Queens District Attorney Melinda Katz launched the state’s first prosecution of an international ghost gun trafficking operation.
Javon Fournillier, 27, of Farmers Boulevard in St. Albans, and Anthony Kyle Wilson, 27, of Conroe, Texas, were indicted for assembling ghost guns and selling the untraceable firearms in New York City and Trinidad. The investigation was conducted by the district attorney’s Crime Strategies and Intelligence Unit, which is increasingly finding that the weapons are being assembled at home by gainfully employed people with no prior criminal history.
Fournillier and his co-defendant were indicted last month which includes more than 600 felony counts including conspiracy, 159 counts of criminal possession of a weapon and 159 counts of felony manufacture, transport, disposition and defacement of weapons and dangerous instruments and appliances. Fournillier is also charged with an additional seven counts of attempted criminal sale of a firearm, Katz said. A second 28-count indictment charges Founillier with criminal possession of a weapon, reckless endangerment, criminal possession of a firearm and seven counts of unlawful possession of pistol ammunition, among other crimes.
According to the charges, Fournillier was identified in June as an online purchaser of ghost gun parts, which are unserialized, making the fully assembled guns untraceable. The initial investigation revealed that Fournillier ordered enough components to build up to 45 ghost guns. On July 15, a search warrant for Fournilier’s St. Albans home was executed wherein a ghost gun and some additional accessories were recovered. The firearm recovered was matched to a shots-fired incident in St. Albans that occurred 13 days before it was seized at Fournilier’s residence on July 2. The incident was captured on video surveillance, providing sufficient evidence to charge Fournillier with this crime in addition to possessing the ghost gun in his residence.
A financial analysis revealed that Fournillier also rented a storage locker in Jamaica, where additional firearm components, including numerous lower receivers, high-capacity magazines, and ammunition, were recovered pursuant to an additional search warrant, according to the district attorney’s office. A forensic analysis of Fournillier’s cell phone revealed he enlisted Texas resident Kyle Wilson to receive delivery of firearm components and ammunition that is prohibited in New York. Wilson, in turn, shipped the components to Fournillier, who paid him approximately $100 to $200 per shipment. With the necessary components in hand, Fournillier assembled ghost guns at a cost of approximately $500 per weapon. He then sold the guns for between $1,000 and $1,800 to individuals in New York City and Trinidad. The arsenal included a 9-millimeter semiautomatic ghost gun pistol, 14 additional complete ghost gun kits, 42 large-capacity ammunition feeding devices, one short barrel rifle conversion kit — which can convert a semiautomatic pistol into an assault weapon — and more than 2,700 rounds of ammunition.

#### Records shown:
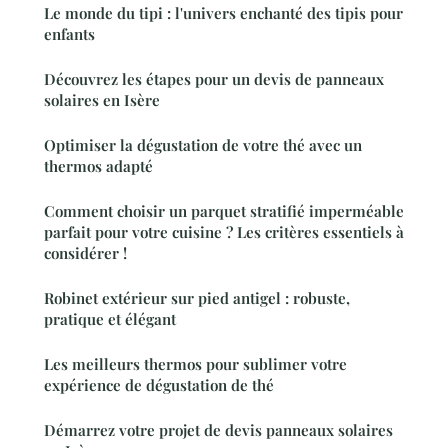
Le monde du tipi : l'univers enchanté des tipis pour
enfants
Découvrez les étapes pour un devis de panneaux
solaires en Isère
Optimiser la dégustation de votre thé avec un
thermos adapté
Comment choisir un parquet stratifié imperméable
parfait pour votre cuisine ? Les critères essentiels à
considérer !
Robinet extérieur sur pied antigel : robuste,
pratique et élégant
Les meilleurs thermos pour sublimer votre
expérience de dégustation de thé
Démarrez votre projet de devis panneaux solaires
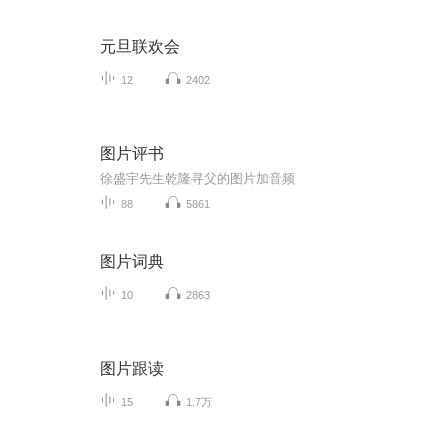
元旦联欢会
12
2402
图片评书
徐盛宇先生乾隆寻父的图片加音频
88
5861
图片词典
10
2863
图片跟读
15
1.7万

#### Work task A:
Decide whether each statement agrees with the ghost gun trafficking article above, answering yes or no and quoting the words that settle it: (i) Wilson lives in Conroe, Texas. (ii) Fournillier paid Wilson about $500 per shipment. (iii) The storage locker Fournillier rented was in St. Albans.
#### Work task B:
Write the next part of the ghost gun trafficking article, starting right after its final sentence.

#### Task answer A:
(i) Yes: "Anthony Kyle Wilson, 27, of Conroe, Texas"
(ii) No: "who paid him approximately $100 to $200 per shipment"
(iii) No: "rented a storage locker in Jamaica"

#### Task answer B:
“Ghost gun trafficking is a burgeoning cottage industry,” Katz said. “We are seeing individuals with no criminal history assembling and selling ghost guns to supplement their legal income.”
Since it was created 18 months ago by District Attorney Katz, the Crime Strategies and Intelligence Unit has launched investigations leading to 25 defendants being charged, including a pharmacist and an airline mechanic, as well as the recovery of hundreds of firearms and firearm accessories and more than 95,000 rounds of ammunition.
Last year, Queens led the city’s district attorney’s offices in ghost gun seizures with 174, or 40 %, of the 436 ghost guns recovered, which included assault weapons and machine guns. Ghost gun recoveries citywide were up 66% last year, from 263 in 2021 to 436. Ghost guns last year accounted for 12.2% of all guns recovered in the five boroughs, up from 4.4 percent in 2021 and 2.7 percent in 2020.
“It is a deeply troubling trend that threatens to make an already pervasive gun violence problem much worse,” Katz said. “It is why this investigation and our efforts to go after ghost gun makers are so important.”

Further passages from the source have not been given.